= Ernest Ikoli =

Nigerian politician

Ernest Sissei Ikoli (1893–1960) was a Nigerian politician, nationalist and pioneering journalist. He was the first editor of the Daily Times, the president of the Nigerian Youth Movement, and in 1942, represented Lagos in the Legislative Council.

==Early life and career==
Ikoli was born in Nembe in present-day Bayelsa State and educated at Bonny Government School, Rivers State and King's College, Lagos. After completing his studies at King's College, he became a tutor at the school - a post which he left to pursue a career in journalism. For a period he worked at the Lagos Weekly Record, a paper that has since disappeared.
He was the first editor of the Daily Times of Nigeria, which was launched in June 1926 with Adeyemo Alakija as chairman of the board.
He later became publisher of the now defunct African Messenger. In the 1930s he was one of the founders of the Nigerian Youth Movement and was once the movement's president. During this period, the movement was engaged in an intense power struggle with Herbert Macaulay's NNDP. His tenure in the print media business had a vast impact on Nigeria's road to independence from colonial rule. The media was one of the best ways that Nigerian nationalists could communicate with their colonial rulers at the time.

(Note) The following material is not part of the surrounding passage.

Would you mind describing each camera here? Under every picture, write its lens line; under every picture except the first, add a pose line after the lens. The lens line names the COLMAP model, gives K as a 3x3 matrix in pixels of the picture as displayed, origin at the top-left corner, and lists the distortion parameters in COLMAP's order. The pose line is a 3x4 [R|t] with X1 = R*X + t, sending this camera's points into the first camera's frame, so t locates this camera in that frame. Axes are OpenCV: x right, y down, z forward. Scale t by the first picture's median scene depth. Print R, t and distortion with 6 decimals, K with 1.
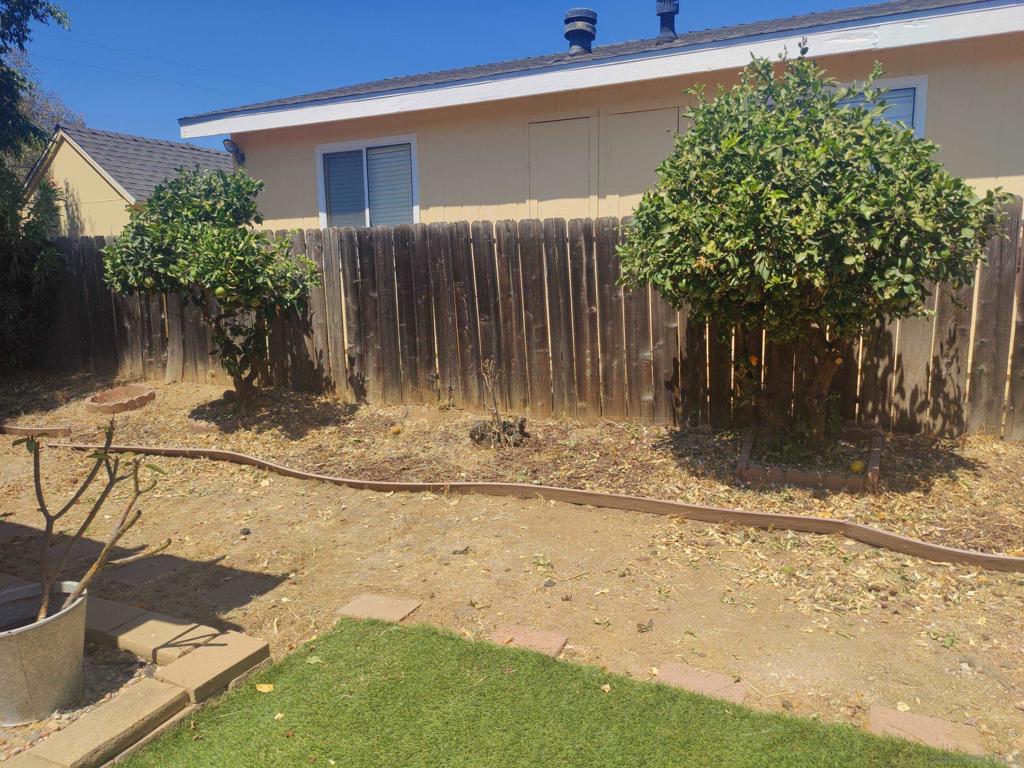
lens RADIAL K [[697.4, 0, 512.0], [0, 697.4, 384.0], [0, 0, 1]] dist [0.006186, 0.000167]
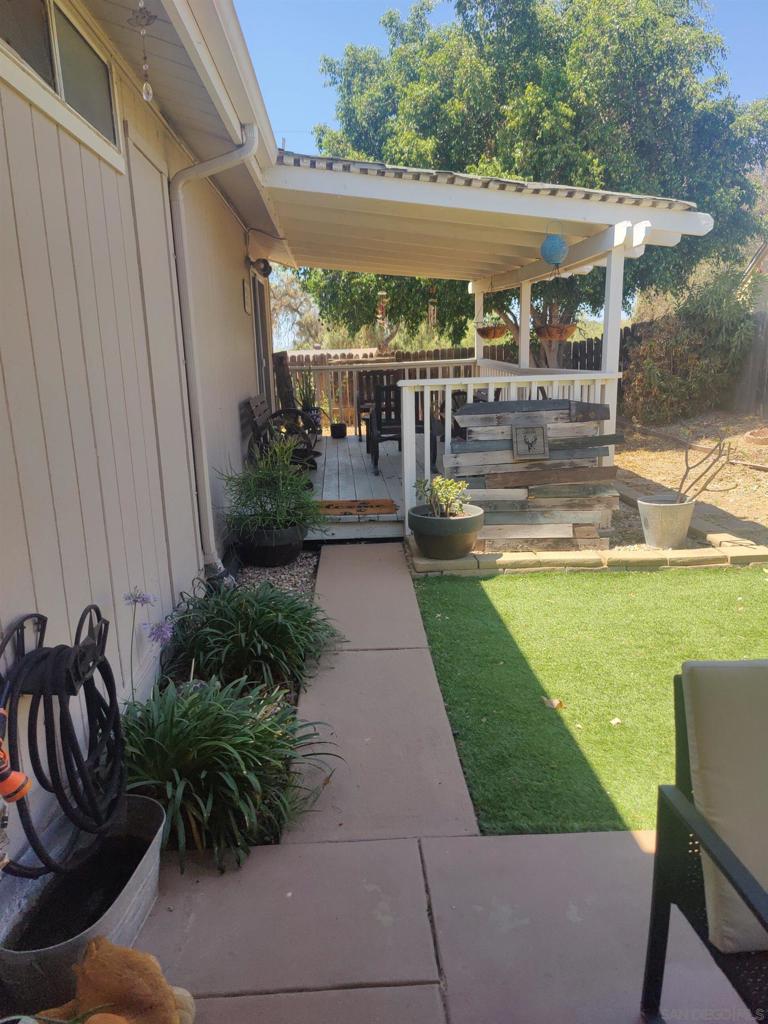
lens RADIAL K [[697.4, 0, 368.5], [0, 697.4, 511.8], [0, 0, 1]] dist [0.006186, 0.000167]
pose [[0.457965, 0.204494, -0.865130, 0.607875], [-0.124988, 0.978327, 0.165088, 0.089216], [0.880140, 0.032526, 0.473599, -0.675499]]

==Nigerian Youth Movement==
He started the Nigerian Youth Movement with other prominent Nigerians like Hezekiah Oladipo Davies, James Churchill Vaughan and Oba Samuel Akisanya (aka General Saki). The movement originally started as the Lagos youth movement, it was partly formed to voice concerns about the lackluster colonial higher education policy. The movement was largely Lagos based but as varied members entered the organization, it metamorphosed to become the Nigerian Youth Movement; a political action group with a nationalistic flavor and outlook. Nnamdi Azikiwe, joined the group in 1936.

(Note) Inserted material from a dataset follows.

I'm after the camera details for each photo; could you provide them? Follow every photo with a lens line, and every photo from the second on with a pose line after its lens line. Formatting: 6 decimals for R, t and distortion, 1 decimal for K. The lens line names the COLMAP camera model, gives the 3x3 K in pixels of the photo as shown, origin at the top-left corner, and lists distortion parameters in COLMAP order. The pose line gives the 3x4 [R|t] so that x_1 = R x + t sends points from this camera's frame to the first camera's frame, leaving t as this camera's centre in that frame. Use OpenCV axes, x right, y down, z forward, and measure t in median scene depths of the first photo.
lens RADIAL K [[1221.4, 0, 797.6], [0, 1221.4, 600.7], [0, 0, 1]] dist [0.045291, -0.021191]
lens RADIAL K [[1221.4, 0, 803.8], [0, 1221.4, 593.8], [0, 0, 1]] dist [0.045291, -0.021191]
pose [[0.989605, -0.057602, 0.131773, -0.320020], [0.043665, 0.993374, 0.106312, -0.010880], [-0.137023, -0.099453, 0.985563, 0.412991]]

In 1941 Kofo Abayomi, a Lagos leader of the movement, resigned his position at the Legislative Council, forcing a by-election. A primary election was held among NYM members to select a candidate to contest the seat, in which Samuel Akisanya collated the most votes, with Ikoli in second place. However, with the support of H.O. Davis, Obafemi Awolowo, Akintola and a few others, the party's central committee, which had the right to review the results, chose him as the movement's candidate. Although Akisanya immediately congratulated him, he later reneged and contested the seat as an independent candidate with the support of his primary backer, Nnamdi Azikiwe, although he lost to Ikoli. The loss of Akisanya in the election led to his exit from the movement, Azikiwe also left the movement, both took away most of their supporters.
The resulting feud is seen by some analysts as a contributing catalyst to the enmity that exist between the Igbo, Hausa, and Yoruba ethnic groups in the country and also as a major focal point of electoral disputes and the ominous role they played in destabilizing the country.

Although he lost his seat in another by-election in 1946, the result was overturned following a lawsuit and Ikoli regained his membership of the Legislative Council. He ran in the general elections the following year, but withdrew his candidacy shortly before the elections.

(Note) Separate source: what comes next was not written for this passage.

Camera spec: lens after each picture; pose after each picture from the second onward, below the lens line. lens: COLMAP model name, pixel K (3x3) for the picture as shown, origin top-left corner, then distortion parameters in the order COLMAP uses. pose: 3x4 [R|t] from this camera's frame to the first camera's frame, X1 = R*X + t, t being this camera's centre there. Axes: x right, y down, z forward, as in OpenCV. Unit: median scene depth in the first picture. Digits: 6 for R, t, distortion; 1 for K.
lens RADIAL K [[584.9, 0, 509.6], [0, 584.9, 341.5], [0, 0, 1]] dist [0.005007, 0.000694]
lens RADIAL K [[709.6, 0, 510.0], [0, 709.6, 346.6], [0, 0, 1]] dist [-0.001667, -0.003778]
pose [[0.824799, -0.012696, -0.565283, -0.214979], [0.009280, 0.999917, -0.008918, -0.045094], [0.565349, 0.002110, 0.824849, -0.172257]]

In 1951, Ikoli, along with Awolowo and their allies formed the Action Group, which was dedicated to promoting Yoruba interests in the wake of Nigerian Independence. During this time he edited The Daily Service, which voiced the party's agenda. This publication had a moderate leftist bent, which proved unpopular for Western readers, and distracted from the nationalistic message that he was trying to pursue.